Tag Archives: NASA

Orion Oversold?

December 4th is the date set for the first test flight of NASA’s new Orion capsule.  It will be launched into Earth orbit using a Delta IV rocket at about 7:05 AM.  Then, Orion will circle the Earth twice, conduct some test maneuvers, then enter the atmosphere at about 80% of the velocity the capsule would have if it was returning from the Moon.  If the reentry systems work properly, Orion should splash down in the Pacific off the coast of San Diego, California before noon.  Unless it lands like the capsule in “Gravity”, Orion will be bobbing at the surface and picked up by a waiting ship.

NASA has been loudly promoting Orion, claiming that it is the vehicle that will take American astronauts beyond low Earth orbit and to destinations such as the Moon and Mars.  Much ink and many pixels have been used to promote Orion as a truly advanced spacecraft.  But let’s see it for what it is.
==*==
**SET OF TASKS**:
• A. In the Orion passage, change "Delta IV" to "Atlas V" and write out the part that begins at the words "Tag Archives: NASA" and stops after "a waiting ship.".
• B. Please say which rocket the Orion passage names for launching the capsule into Earth orbit.

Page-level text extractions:
==*==
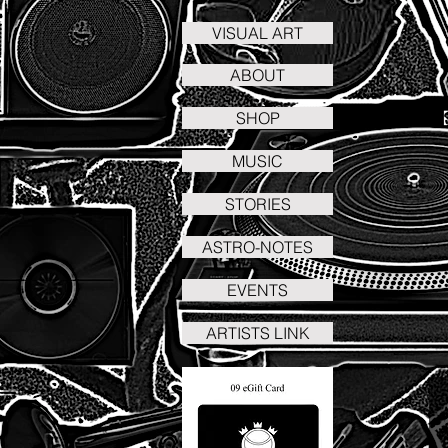
VISUAL ART
ABOUT
SHOP
MUSIC
STORIES
ASTRO-NOTES
EVENTS
ARTISTS LINK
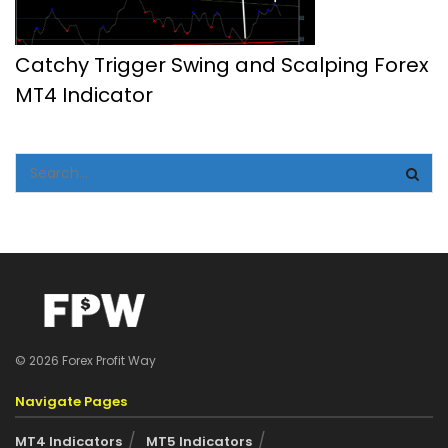
Catchy Trigger Swing and Scalping Forex
MT4 Indicator
© 2026 Forex Profit Way
Navigate Pages
MT4 Indicators
MT5 Indicators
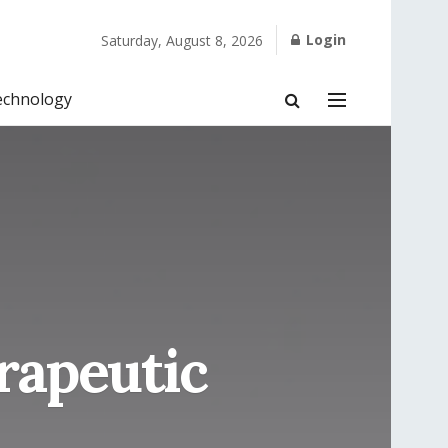
Login
Saturday, August 8, 2026
echnology
rapeutic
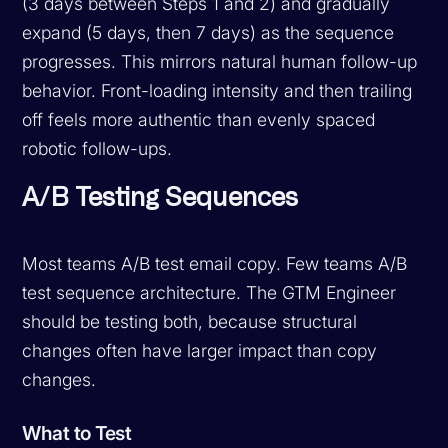
(3 days between Steps 1 and 2) and gradually
expand (5 days, then 7 days) as the sequence
progresses. This mirrors natural human follow-up
behavior. Front-loading intensity and then trailing
off feels more authentic than evenly spaced
robotic follow-ups.
A/B Testing Sequences
Most teams A/B test email copy. Few teams A/B
test sequence architecture. The GTM Engineer
should be testing both, because structural
changes often have larger impact than copy
changes.
What to Test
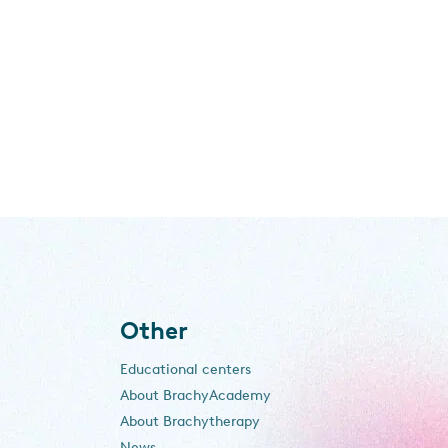
Other
Educational centers
About BrachyAcademy
About Brachytherapy
News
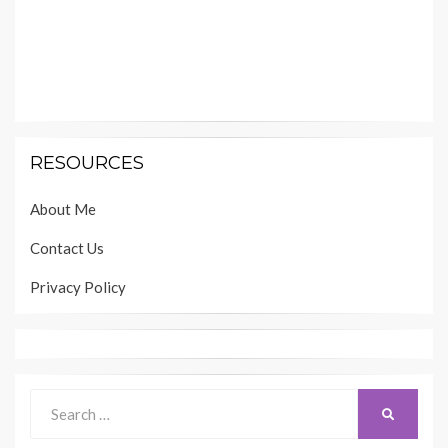
RESOURCES
About Me
Contact Us
Privacy Policy
Search
SEARCH
for:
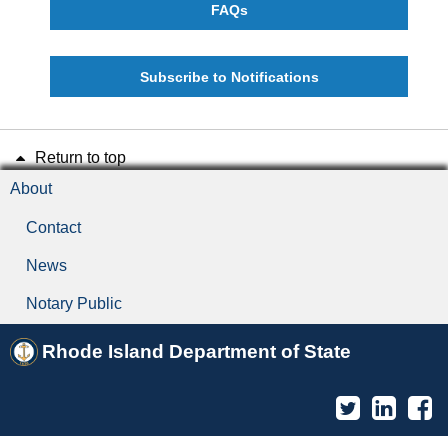
FAQs
Subscribe to Notifications
Return to top
About
Contact
News
Notary Public
Rhode Island Department of State
Twitter
Linked
F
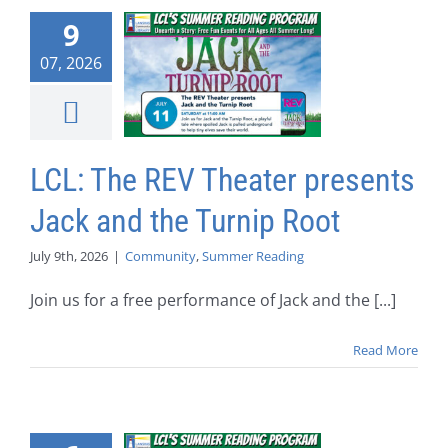
9
07, 2026
LCL: The REV Theater presents
Jack and the Turnip Root
July 9th, 2026
|
Community
,
Summer Reading
Join us for a free performance of Jack and the [...]
Read More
==*==
**SOLUTIONS BY TASK**:
• A.
Tag Archives: NASA

Orion Oversold?

December 4th is the date set for the first test flight of NASA’s new Orion capsule.  It will be launched into Earth orbit using a Atlas V rocket at about 7:05 AM.  Then, Orion will circle the Earth twice, conduct some test maneuvers, then enter the atmosphere at about 80% of the velocity the capsule would have if it was returning from the Moon.  If the reentry systems work properly, Orion should splash down in the Pacific off the coast of San Diego, California before noon.  Unless it lands like the capsule in “Gravity”, Orion will be bobbing at the surface and picked up by a waiting ship.

• B. A Delta IV rocket.